Dominique de Villepin: « L’agriculture, l’un des piliers de l’économie et de l’histoire française » (Terre-net Magazine, 06/12/2010)
Terre-net, propos recueillis par Pierre Boiteau, le 06/12/2010
Ancien Premier ministre, Dominique de Villepin affirme croire en l’avenir de l’agriculture. Pourquoi ? Interview.
Terre-net: Pouvez-vous résumer l’agriculture en quelques mots ?
Dominique de Villepin: L’agriculture est l’échange des hommes et de la terre, un travail au coeur de tous les enjeux actuels de qualité, de sécurité de l’alimentation, de santé publique. Un travail inscrit dans le long terme, celui de la responsabilité des hommes vis-à-vis de leur terre.
La plus grande valeur de l’agriculture française ?
C’est son enracinement dans une terre en même temps que son ouverture sur l’avenir.
Son plus grand défaut ?
C’est ce qui est en même temps sa plus grande force et sa plus grande originalité, dans un contexte de compétition mondiale : sa diversité. Peu de pays ont des terroirs, des productions, des modes de faire-valoir aussi divers. La réputation de la France d’être le pays aux 365 fromages n’est pas usurpée. Tout l’enjeu aujourd’hui est de faire vivre cette force sur le plan économique dans un monde qui tend à l’uniformisation, à la pasteurisation des goûts, à la banalisation.

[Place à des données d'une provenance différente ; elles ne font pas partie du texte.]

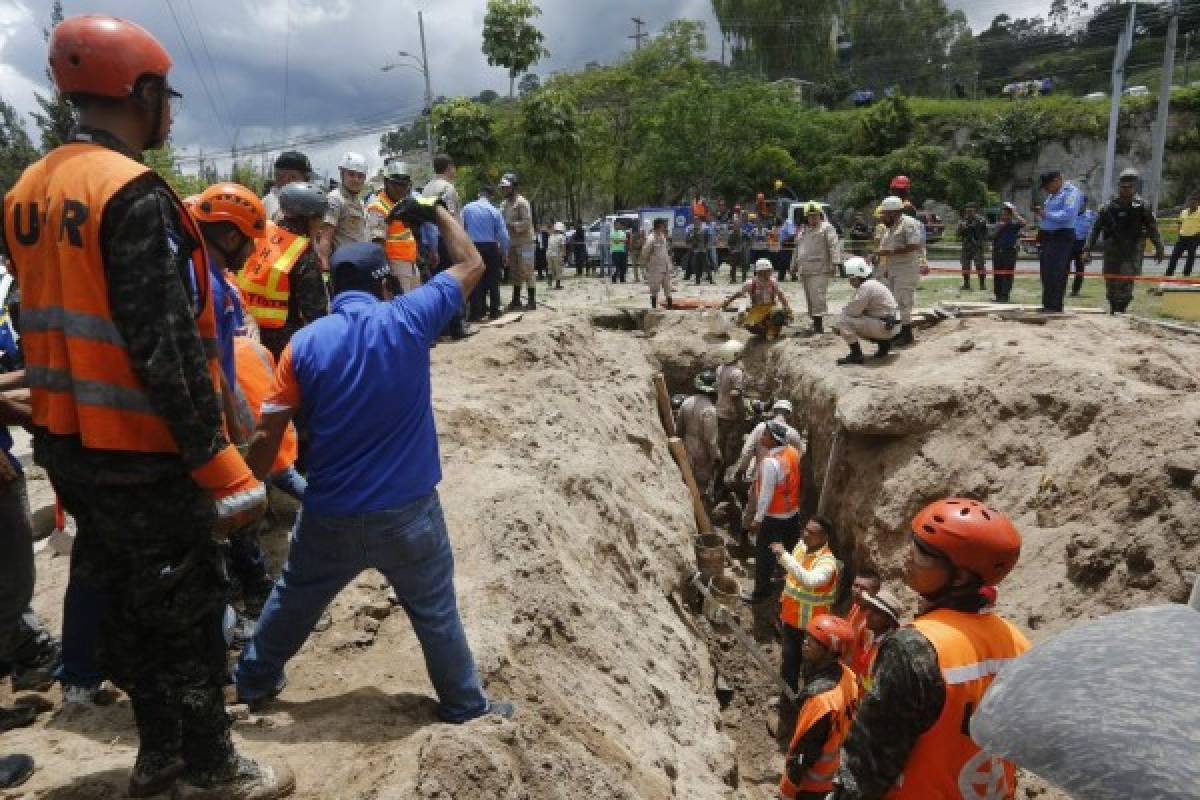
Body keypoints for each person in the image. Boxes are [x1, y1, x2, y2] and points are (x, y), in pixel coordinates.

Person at [1, 15, 288, 798]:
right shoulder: (129, 192)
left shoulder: (28, 187)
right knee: (189, 611)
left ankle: (158, 758)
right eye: (168, 99)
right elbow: (162, 345)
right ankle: (215, 768)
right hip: (143, 446)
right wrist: (220, 463)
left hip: (68, 442)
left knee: (129, 599)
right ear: (144, 92)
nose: (171, 115)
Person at [234, 203, 517, 726]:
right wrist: (437, 212)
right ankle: (464, 705)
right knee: (435, 612)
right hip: (409, 513)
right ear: (385, 286)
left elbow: (268, 434)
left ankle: (252, 682)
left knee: (295, 596)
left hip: (329, 513)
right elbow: (473, 263)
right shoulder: (410, 318)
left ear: (335, 291)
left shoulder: (302, 345)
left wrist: (243, 491)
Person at [838, 497, 1029, 800]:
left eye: (923, 553)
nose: (908, 556)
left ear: (961, 576)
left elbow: (866, 769)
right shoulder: (1017, 643)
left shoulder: (914, 648)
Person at [239, 181, 329, 359]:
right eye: (320, 219)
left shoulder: (261, 234)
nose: (321, 226)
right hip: (283, 342)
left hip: (245, 329)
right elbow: (316, 314)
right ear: (309, 219)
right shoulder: (303, 252)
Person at [778, 614, 858, 800]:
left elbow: (804, 755)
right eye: (807, 637)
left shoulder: (820, 702)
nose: (805, 643)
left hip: (810, 786)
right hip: (832, 775)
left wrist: (786, 791)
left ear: (830, 651)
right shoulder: (848, 677)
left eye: (813, 642)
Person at [769, 516, 838, 720]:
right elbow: (794, 576)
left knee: (810, 670)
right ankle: (788, 702)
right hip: (791, 622)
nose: (806, 534)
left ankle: (808, 711)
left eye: (812, 532)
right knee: (789, 664)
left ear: (824, 537)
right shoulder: (801, 546)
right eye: (806, 530)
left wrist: (784, 556)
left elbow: (809, 580)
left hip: (813, 632)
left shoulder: (828, 563)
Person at [1084, 169, 1164, 315]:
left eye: (1129, 187)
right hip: (1112, 250)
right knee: (1111, 279)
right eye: (1123, 186)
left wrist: (1159, 247)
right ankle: (1113, 306)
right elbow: (1095, 229)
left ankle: (1122, 308)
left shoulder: (1143, 206)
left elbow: (1152, 228)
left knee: (1126, 280)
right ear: (1118, 186)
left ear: (1134, 187)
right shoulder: (1108, 207)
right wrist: (1087, 248)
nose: (1125, 190)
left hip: (1132, 250)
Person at [743, 421, 803, 605]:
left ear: (774, 440)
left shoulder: (770, 462)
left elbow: (766, 494)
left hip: (773, 517)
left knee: (764, 555)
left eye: (766, 435)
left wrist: (757, 519)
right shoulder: (791, 452)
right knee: (789, 551)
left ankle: (761, 592)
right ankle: (786, 583)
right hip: (792, 513)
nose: (762, 438)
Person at [366, 161, 423, 296]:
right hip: (394, 266)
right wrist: (386, 275)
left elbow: (406, 233)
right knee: (402, 306)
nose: (400, 189)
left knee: (415, 303)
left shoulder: (401, 204)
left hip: (410, 262)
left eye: (404, 185)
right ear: (386, 183)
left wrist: (417, 256)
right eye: (396, 184)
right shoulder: (378, 207)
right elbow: (377, 245)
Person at [873, 196, 923, 347]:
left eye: (885, 213)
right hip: (894, 269)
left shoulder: (908, 223)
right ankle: (900, 331)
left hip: (906, 269)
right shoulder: (891, 226)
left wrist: (890, 251)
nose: (882, 217)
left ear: (894, 212)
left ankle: (907, 335)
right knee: (893, 302)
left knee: (903, 302)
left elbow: (914, 245)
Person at [836, 256, 900, 365]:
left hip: (885, 327)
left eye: (850, 278)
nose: (850, 281)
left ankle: (856, 355)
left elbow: (852, 311)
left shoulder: (866, 287)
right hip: (891, 325)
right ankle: (884, 345)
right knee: (861, 317)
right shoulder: (873, 283)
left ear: (856, 277)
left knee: (844, 320)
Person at [791, 203, 842, 335]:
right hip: (805, 269)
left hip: (820, 268)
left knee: (817, 296)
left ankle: (819, 326)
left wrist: (835, 262)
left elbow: (834, 245)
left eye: (815, 216)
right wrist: (793, 265)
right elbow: (797, 249)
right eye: (810, 216)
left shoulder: (827, 228)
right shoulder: (803, 230)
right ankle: (814, 322)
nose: (813, 218)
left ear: (820, 215)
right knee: (809, 297)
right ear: (806, 217)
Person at [1036, 170, 1083, 312]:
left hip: (1061, 236)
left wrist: (1046, 214)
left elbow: (1068, 214)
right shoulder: (1052, 195)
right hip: (1048, 236)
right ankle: (1047, 304)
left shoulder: (1071, 193)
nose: (1046, 189)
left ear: (1057, 180)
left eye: (1047, 186)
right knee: (1046, 272)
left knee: (1057, 271)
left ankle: (1055, 305)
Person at [462, 185, 509, 320]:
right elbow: (503, 236)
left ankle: (477, 312)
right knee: (493, 279)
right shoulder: (494, 211)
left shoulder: (467, 208)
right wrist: (504, 253)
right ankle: (494, 311)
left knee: (476, 279)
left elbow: (460, 227)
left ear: (479, 194)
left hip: (473, 247)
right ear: (491, 196)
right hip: (491, 247)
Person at [318, 151, 369, 272]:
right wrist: (324, 264)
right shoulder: (335, 199)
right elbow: (326, 236)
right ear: (342, 175)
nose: (356, 179)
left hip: (359, 262)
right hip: (343, 265)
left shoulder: (360, 202)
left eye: (360, 176)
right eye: (351, 174)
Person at [676, 370, 721, 500]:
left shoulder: (686, 402)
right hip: (702, 452)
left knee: (685, 479)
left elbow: (679, 428)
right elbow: (710, 440)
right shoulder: (709, 410)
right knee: (700, 485)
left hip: (686, 445)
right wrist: (716, 456)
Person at [721, 259, 793, 339]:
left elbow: (781, 295)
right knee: (750, 325)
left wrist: (787, 310)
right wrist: (727, 302)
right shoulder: (750, 283)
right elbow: (738, 294)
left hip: (771, 308)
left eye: (769, 271)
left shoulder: (773, 282)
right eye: (766, 271)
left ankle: (774, 330)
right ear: (759, 272)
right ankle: (765, 330)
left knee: (778, 314)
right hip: (757, 309)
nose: (769, 273)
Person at [848, 587, 901, 692]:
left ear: (888, 620)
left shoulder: (887, 650)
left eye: (876, 612)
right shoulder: (876, 643)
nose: (869, 614)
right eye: (870, 608)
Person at [500, 172, 536, 310]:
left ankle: (531, 301)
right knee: (514, 272)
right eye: (503, 187)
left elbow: (527, 222)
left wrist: (513, 225)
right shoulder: (504, 204)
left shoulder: (522, 202)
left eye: (507, 187)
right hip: (512, 243)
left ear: (514, 187)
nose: (504, 190)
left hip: (525, 243)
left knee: (527, 271)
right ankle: (516, 300)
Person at [714, 340, 746, 472]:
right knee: (732, 445)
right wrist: (742, 415)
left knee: (720, 442)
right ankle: (727, 470)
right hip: (731, 415)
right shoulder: (736, 373)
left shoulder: (720, 368)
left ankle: (718, 468)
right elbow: (736, 395)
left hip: (719, 411)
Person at [261, 150, 311, 223]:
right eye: (280, 176)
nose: (285, 181)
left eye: (293, 177)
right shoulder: (265, 203)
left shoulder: (313, 206)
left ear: (306, 180)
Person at [992, 203, 1025, 304]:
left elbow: (1023, 223)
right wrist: (998, 229)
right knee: (997, 274)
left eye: (1006, 214)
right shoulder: (998, 225)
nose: (1004, 216)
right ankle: (997, 295)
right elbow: (991, 237)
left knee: (1007, 274)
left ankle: (1005, 296)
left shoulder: (1014, 225)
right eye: (1002, 214)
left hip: (1009, 252)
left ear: (1010, 216)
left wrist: (1014, 212)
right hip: (997, 252)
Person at [642, 218, 674, 309]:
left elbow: (665, 251)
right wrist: (649, 261)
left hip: (666, 267)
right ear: (659, 226)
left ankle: (670, 307)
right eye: (663, 225)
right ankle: (654, 308)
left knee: (668, 288)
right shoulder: (651, 238)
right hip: (656, 268)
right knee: (654, 289)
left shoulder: (663, 236)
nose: (664, 227)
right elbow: (645, 252)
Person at [1165, 193, 1199, 277]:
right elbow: (1180, 222)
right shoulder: (1183, 212)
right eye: (1190, 202)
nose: (1192, 204)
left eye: (1194, 202)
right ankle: (1168, 273)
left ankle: (1186, 274)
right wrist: (1179, 231)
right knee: (1174, 255)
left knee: (1190, 257)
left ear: (1198, 203)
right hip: (1182, 237)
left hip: (1194, 237)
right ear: (1188, 203)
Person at [957, 203, 988, 291]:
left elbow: (985, 232)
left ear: (975, 211)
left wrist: (984, 243)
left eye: (971, 211)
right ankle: (966, 284)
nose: (969, 213)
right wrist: (962, 228)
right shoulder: (963, 221)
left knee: (980, 266)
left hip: (977, 246)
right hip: (966, 246)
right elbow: (958, 233)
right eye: (967, 211)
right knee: (965, 266)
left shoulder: (981, 220)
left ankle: (982, 284)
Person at [1070, 199, 1097, 296]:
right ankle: (1060, 289)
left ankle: (1075, 291)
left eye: (1083, 203)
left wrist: (1089, 248)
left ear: (1085, 204)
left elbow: (1094, 229)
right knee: (1064, 268)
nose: (1080, 205)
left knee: (1080, 269)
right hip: (1069, 243)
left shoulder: (1091, 215)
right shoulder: (1070, 213)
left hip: (1082, 244)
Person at [686, 216, 711, 283]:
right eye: (695, 220)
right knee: (696, 265)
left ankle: (710, 278)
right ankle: (697, 280)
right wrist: (691, 243)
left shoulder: (704, 229)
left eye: (697, 220)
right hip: (695, 250)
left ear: (700, 221)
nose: (696, 221)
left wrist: (706, 247)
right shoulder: (691, 229)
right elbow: (688, 239)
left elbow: (707, 239)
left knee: (706, 264)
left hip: (703, 249)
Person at [547, 222, 566, 290]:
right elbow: (563, 247)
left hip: (548, 254)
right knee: (558, 270)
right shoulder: (562, 236)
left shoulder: (551, 236)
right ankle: (558, 285)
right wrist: (563, 256)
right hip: (556, 255)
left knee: (550, 269)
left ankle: (549, 285)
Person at [610, 219, 630, 283]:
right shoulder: (612, 233)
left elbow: (625, 240)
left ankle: (622, 279)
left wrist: (619, 240)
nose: (617, 226)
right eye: (616, 225)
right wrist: (620, 240)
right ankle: (614, 279)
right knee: (615, 266)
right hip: (615, 251)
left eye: (618, 225)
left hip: (622, 251)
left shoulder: (622, 232)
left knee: (622, 266)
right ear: (614, 226)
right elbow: (614, 241)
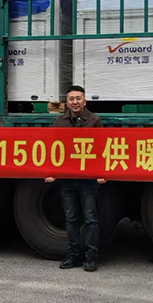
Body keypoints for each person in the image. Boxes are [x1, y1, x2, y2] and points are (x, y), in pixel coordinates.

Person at [45, 85, 105, 272]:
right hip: (67, 179)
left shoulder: (94, 120)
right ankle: (73, 255)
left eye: (78, 98)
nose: (75, 102)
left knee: (91, 218)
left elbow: (102, 149)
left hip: (88, 179)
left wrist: (102, 173)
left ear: (84, 101)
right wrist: (50, 171)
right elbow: (54, 149)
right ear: (67, 102)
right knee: (71, 219)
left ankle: (91, 256)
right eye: (71, 99)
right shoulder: (59, 121)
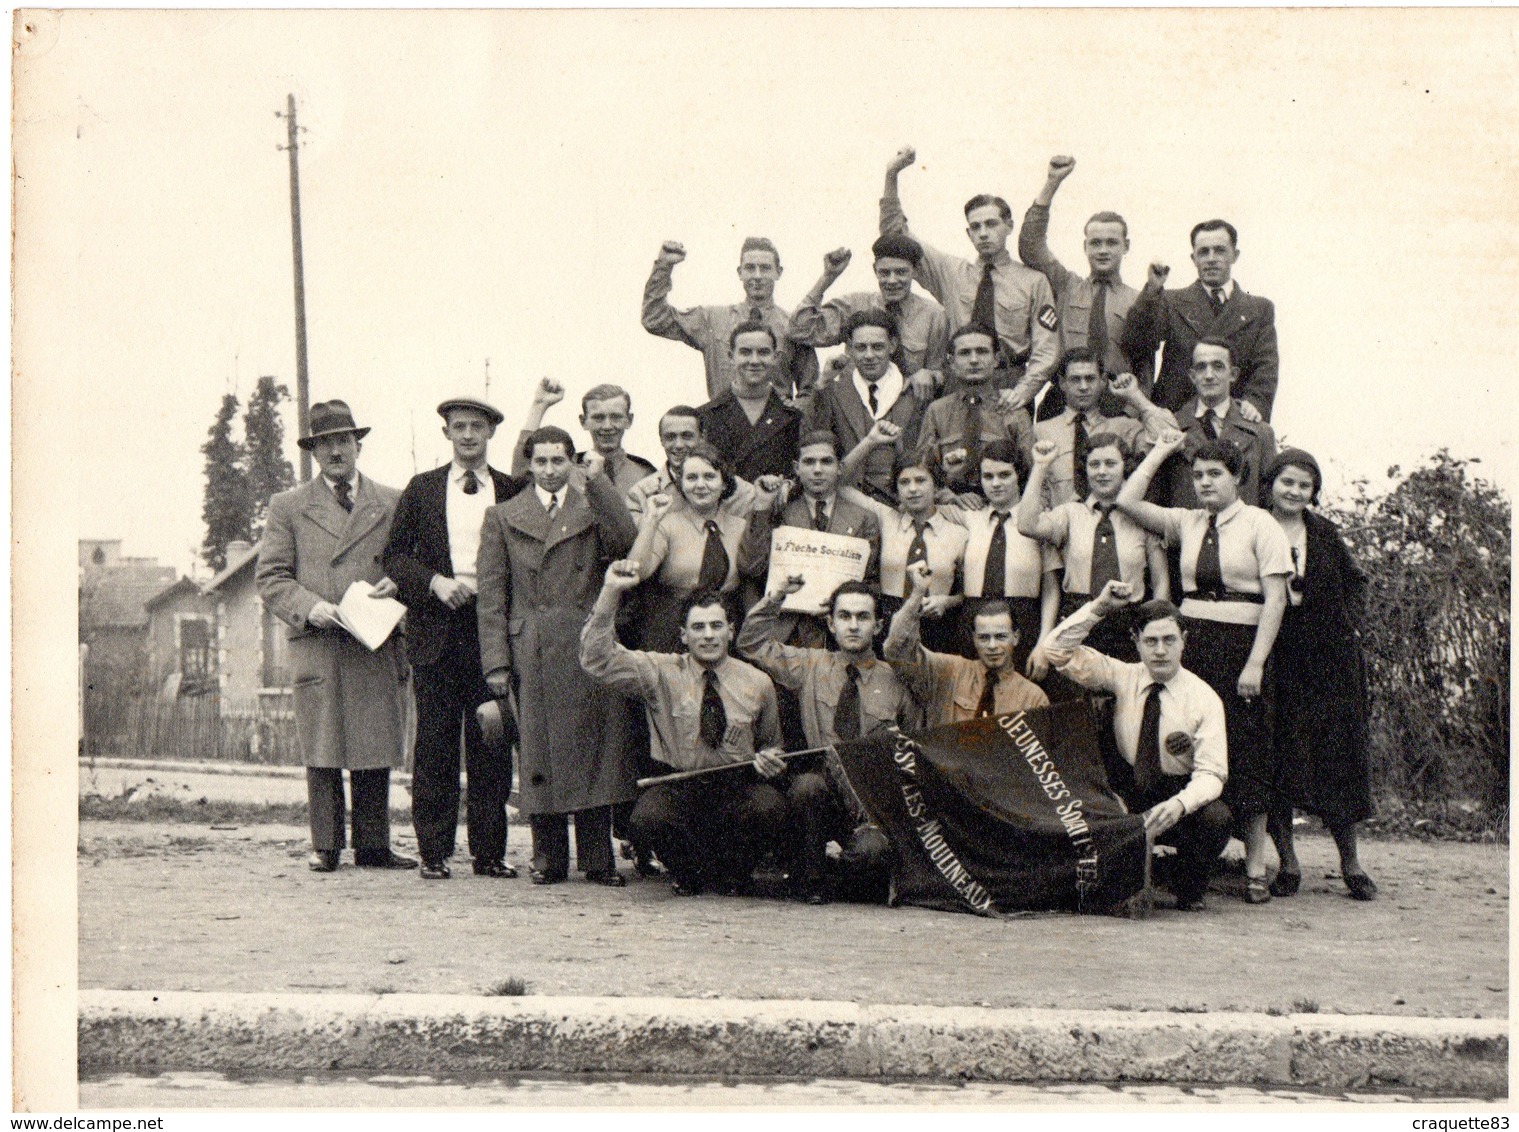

Votre meilleur souvenir lié à l’agriculture ?
Une enfance baignée dans le monde rural, entre moissons et vendanges, dès que je rentrais en France pour les vacances d’été.
Vous sentez vous plutôt âme «écolo» ou «agricolo»?
Notre pays souffre aujourd’hui de trop opposer les démarches. Nous voulons tous une agriculture forte (…) et un environnement sain à transmettre aux générations futures. Marier les deux exigences suppose de la vision et surtout du temps.
L’agriculture est régulièrement attaquée, politiquement et médiatiquement. A-t-elle réellement des progrès à faire ? Ou est-elle une cible facile pour les bobos ?
C’est vrai qu’il y a beaucoup d’incompréhension, parce qu’il y a beaucoup de méconnaissance et beaucoup d’a priori injustifiés. Mais, cela montre avant tout l’immense travail d’échange et de dialogue, encore nécessaire au sein de notre pays, pour faire comprendre les enjeux réels de l’agriculture.
L’agriculture pèse-t-elle sur le budget européen ?
Oui, mais il faut relativiser. D’abord son poids relatif baisse : l’agriculture représente désormais moins de la moitié du budget de l’UE. Ensuite, le budget de l’UE est lui-même bien en deçà des ambitions, avec à peine plus d’1 % du Pib européen. Mais surtout, on ne peut pas s’arrêter à ce constat : il faut aussi compter avec ce que l’agriculture rapporte.
Votre discours sur l’agriculture, n’est-ce pas juste pour vous donner une image et gagner des électeurs ?
Il ne s’agit pas de capter des votes mais d’écouter une souffrance. Il y a urgence car le revenu de certains exploitants agricoles a été divisé par deux en deux ans. Si j’accorde tant d’importance à l’agriculture, c’est parce que je crois qu’elle constitue un enjeu économique et humain. Et parce qu’elle fait partie intégrante de ma vision de la France et pour la France. Notre pays ne se relèvera pas de la profonde dépression, dans laquelle il semble tombé, sans un renouveau de son agriculture, qui est l’un des piliers de son économie et de son histoire.
Croyez-vous à l’avenir de l’agriculture ?
J’y crois parce qu’à chaque étape de notre histoire, l’agriculture et les agriculteurs ont été au rendez-vous du changement et de la quête d’une plus grande justice. J’y crois parce que je crois à l’avenir de la France.